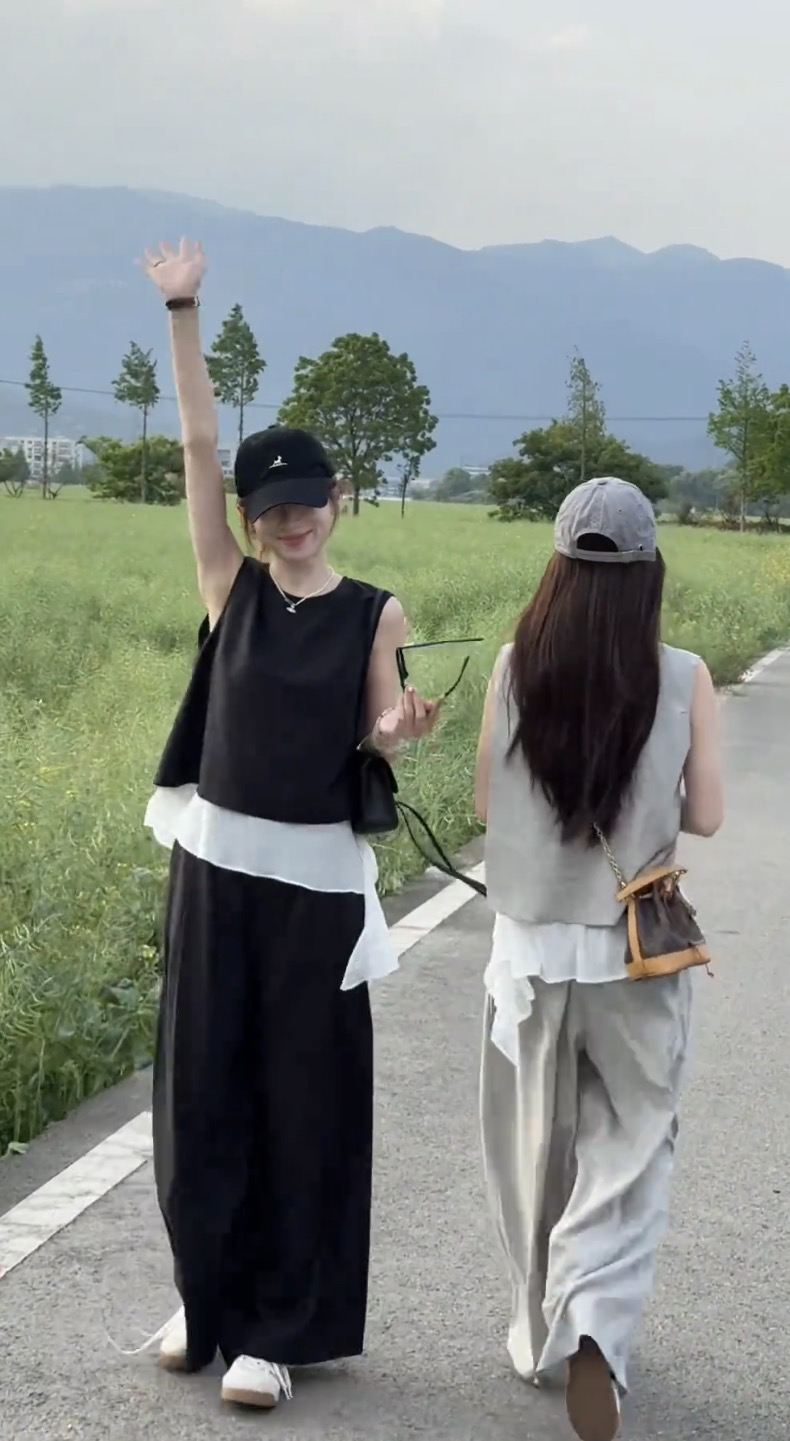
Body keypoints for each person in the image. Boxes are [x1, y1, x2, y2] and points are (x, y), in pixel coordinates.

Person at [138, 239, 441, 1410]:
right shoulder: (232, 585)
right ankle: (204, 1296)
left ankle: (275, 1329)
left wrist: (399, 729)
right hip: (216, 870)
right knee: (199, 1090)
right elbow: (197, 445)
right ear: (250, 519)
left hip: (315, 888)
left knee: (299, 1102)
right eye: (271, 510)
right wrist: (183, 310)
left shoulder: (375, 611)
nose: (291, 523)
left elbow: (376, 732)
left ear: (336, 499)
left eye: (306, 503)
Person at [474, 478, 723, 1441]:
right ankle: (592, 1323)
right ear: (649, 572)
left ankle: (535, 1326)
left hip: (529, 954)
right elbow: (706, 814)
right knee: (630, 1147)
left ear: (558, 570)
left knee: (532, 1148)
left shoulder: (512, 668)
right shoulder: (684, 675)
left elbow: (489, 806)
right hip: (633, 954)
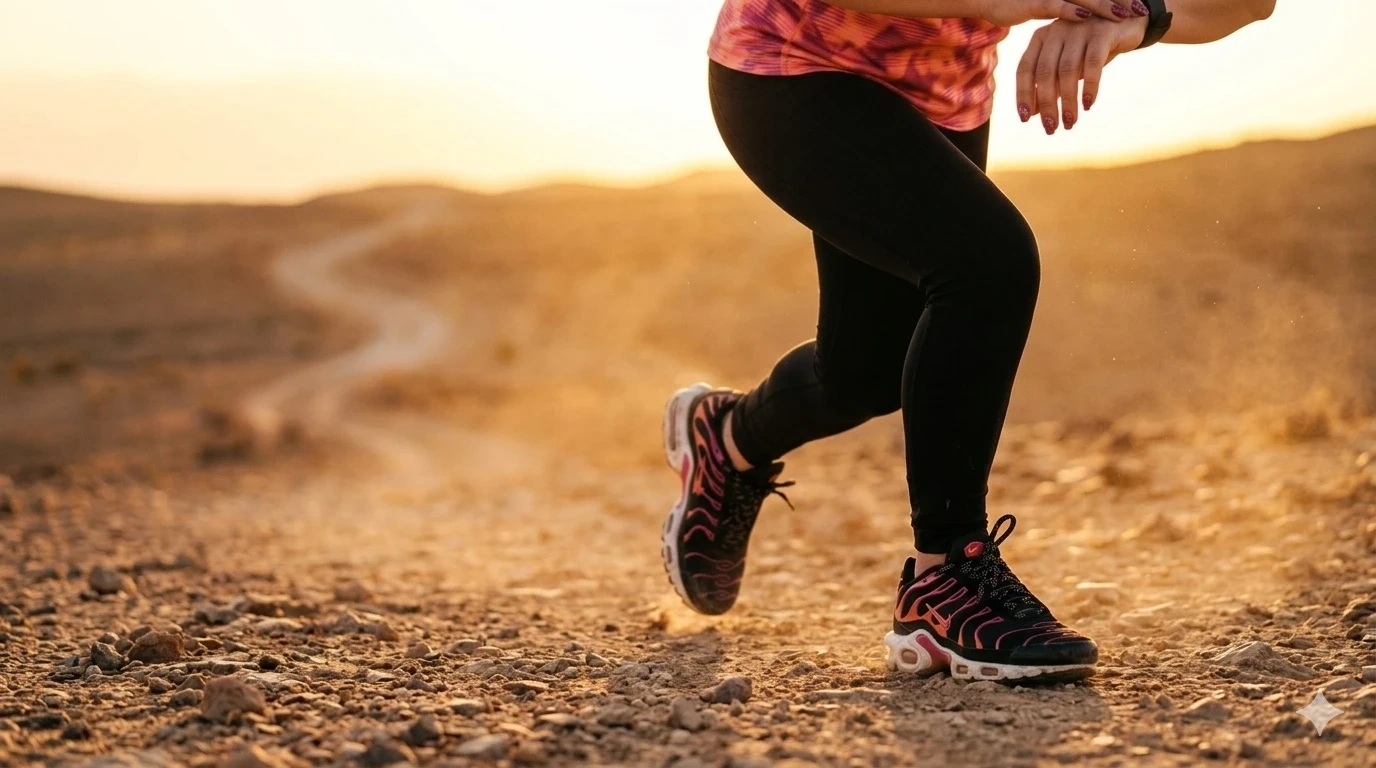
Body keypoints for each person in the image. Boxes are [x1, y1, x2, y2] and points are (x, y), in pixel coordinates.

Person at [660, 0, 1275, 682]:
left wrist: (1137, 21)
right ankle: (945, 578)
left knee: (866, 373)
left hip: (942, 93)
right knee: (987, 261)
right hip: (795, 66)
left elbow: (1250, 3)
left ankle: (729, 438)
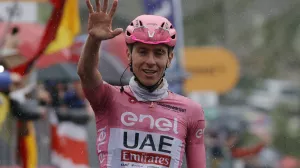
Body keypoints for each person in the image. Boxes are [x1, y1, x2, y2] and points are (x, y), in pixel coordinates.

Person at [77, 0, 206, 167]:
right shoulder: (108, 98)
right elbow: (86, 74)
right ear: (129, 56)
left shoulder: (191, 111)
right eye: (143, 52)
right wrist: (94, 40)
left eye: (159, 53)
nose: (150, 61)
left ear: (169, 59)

----

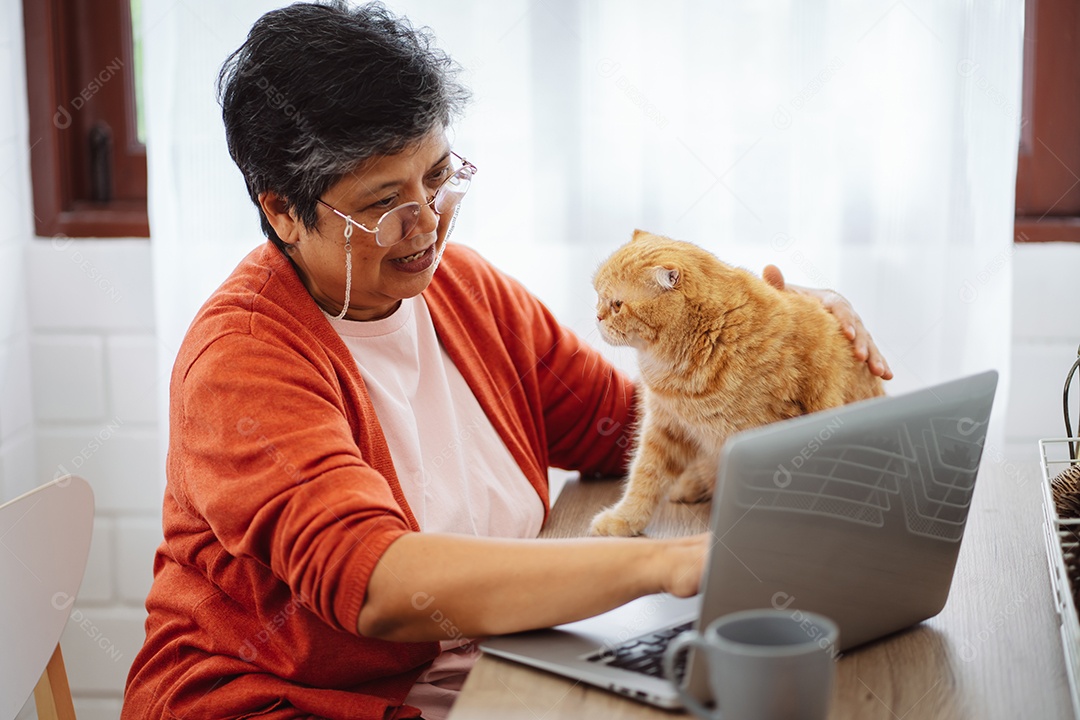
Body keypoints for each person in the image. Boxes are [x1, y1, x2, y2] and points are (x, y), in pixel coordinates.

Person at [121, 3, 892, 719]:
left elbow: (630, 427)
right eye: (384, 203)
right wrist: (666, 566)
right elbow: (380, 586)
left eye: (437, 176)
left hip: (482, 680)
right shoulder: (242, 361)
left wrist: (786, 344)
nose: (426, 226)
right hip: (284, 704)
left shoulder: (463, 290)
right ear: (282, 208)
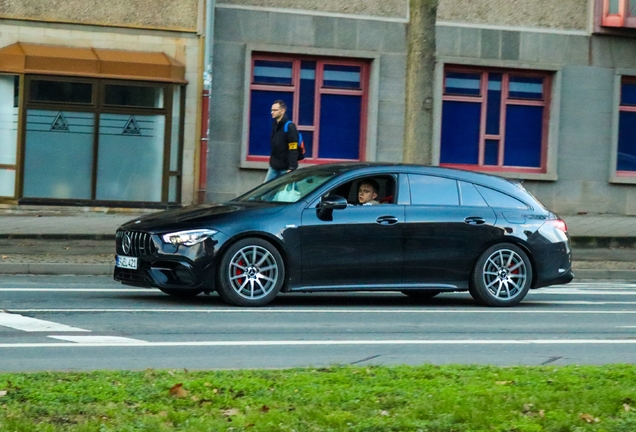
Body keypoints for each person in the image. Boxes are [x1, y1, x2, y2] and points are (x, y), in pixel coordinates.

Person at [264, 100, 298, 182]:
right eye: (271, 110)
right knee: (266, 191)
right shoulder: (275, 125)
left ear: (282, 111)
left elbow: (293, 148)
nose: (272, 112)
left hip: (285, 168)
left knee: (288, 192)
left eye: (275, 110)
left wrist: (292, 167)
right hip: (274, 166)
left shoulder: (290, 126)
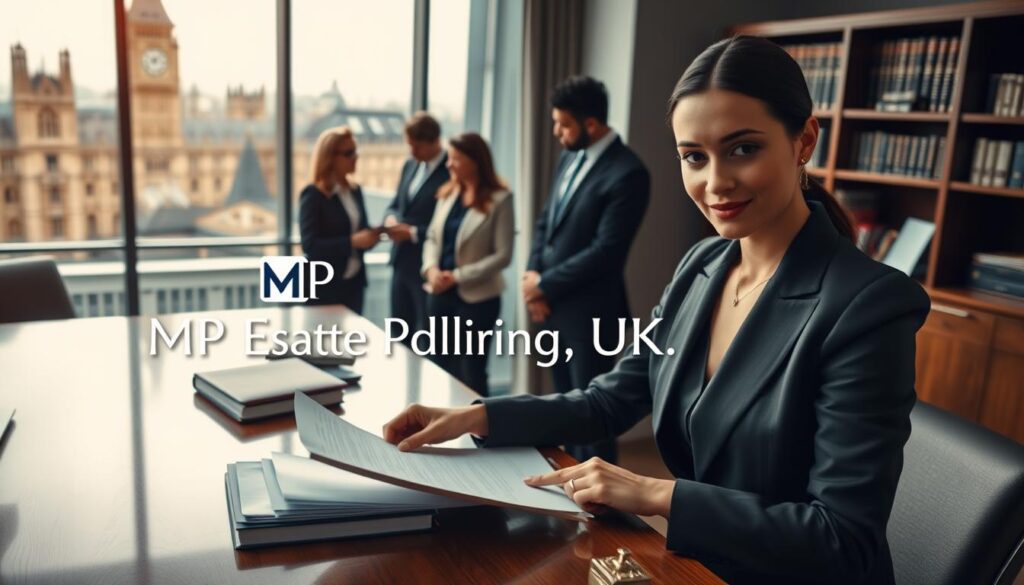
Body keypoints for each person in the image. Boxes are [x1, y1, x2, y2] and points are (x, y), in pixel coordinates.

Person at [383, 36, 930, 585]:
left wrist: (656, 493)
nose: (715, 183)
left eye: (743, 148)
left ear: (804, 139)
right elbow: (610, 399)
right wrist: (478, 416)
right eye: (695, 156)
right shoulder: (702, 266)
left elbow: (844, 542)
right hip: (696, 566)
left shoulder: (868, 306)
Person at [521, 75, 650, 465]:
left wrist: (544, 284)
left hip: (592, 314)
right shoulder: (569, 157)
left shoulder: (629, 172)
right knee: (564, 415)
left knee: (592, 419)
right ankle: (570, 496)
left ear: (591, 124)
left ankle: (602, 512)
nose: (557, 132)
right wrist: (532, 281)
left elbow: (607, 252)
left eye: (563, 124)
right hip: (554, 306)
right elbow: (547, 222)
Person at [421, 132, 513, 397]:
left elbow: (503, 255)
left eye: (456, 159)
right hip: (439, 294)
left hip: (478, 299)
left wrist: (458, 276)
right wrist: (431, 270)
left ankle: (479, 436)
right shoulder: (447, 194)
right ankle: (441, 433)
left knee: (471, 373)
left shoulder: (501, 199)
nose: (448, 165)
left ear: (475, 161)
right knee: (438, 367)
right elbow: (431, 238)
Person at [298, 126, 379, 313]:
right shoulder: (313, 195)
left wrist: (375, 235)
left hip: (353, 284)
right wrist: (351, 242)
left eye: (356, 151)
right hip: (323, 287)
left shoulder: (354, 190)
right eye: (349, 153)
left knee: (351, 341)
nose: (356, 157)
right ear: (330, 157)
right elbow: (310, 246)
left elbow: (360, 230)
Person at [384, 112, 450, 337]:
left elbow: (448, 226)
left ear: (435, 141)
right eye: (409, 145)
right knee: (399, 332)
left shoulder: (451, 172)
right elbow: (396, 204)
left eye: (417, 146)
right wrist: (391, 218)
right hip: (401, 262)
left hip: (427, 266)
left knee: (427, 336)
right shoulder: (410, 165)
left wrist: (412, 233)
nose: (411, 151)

----

| WHAT YOU WILL DO |
In the data above, the stretch from the line with "right hip: (216, 870)" through the line with "left ear: (169, 59)" is to be returned exactly, minus any pictures.

| ANSWER SECTION |
right hip: (216, 870)
right knee: (199, 1090)
right elbow: (197, 445)
right ear: (250, 519)
left hip: (315, 888)
left knee: (299, 1102)
right eye: (271, 510)
right wrist: (183, 310)
left shoulder: (375, 611)
nose: (291, 523)
left elbow: (376, 732)
left ear: (336, 499)
left eye: (306, 503)
Person at [474, 478, 723, 1441]:
right ankle: (592, 1323)
right ear: (649, 572)
left ankle: (535, 1326)
left hip: (529, 954)
right elbow: (706, 814)
right knee: (630, 1147)
left ear: (558, 570)
left knee: (532, 1148)
left shoulder: (512, 668)
right shoulder: (684, 675)
left elbow: (489, 806)
right hip: (633, 954)
Body keypoints for each person in the image. Boxes are [x1, y1, x2, y2] and points are (x, y), in pixel coordinates.

Person at [660, 0, 1275, 682]:
left wrist: (1137, 21)
right ankle: (945, 578)
left knee: (866, 373)
left hip: (942, 93)
right knee: (987, 261)
right hip: (795, 66)
left elbow: (1250, 3)
left ankle: (729, 438)
Body keypoints for each person in the image. Boxes are [x1, y1, x2, y2] and points are (x, y), in pixel coordinates.

Person at [77, 0, 206, 167]:
right shoulder: (108, 98)
right elbow: (86, 74)
right ear: (129, 56)
left shoulder: (191, 111)
right eye: (143, 52)
right wrist: (94, 40)
left eye: (159, 53)
nose: (150, 61)
left ear: (169, 59)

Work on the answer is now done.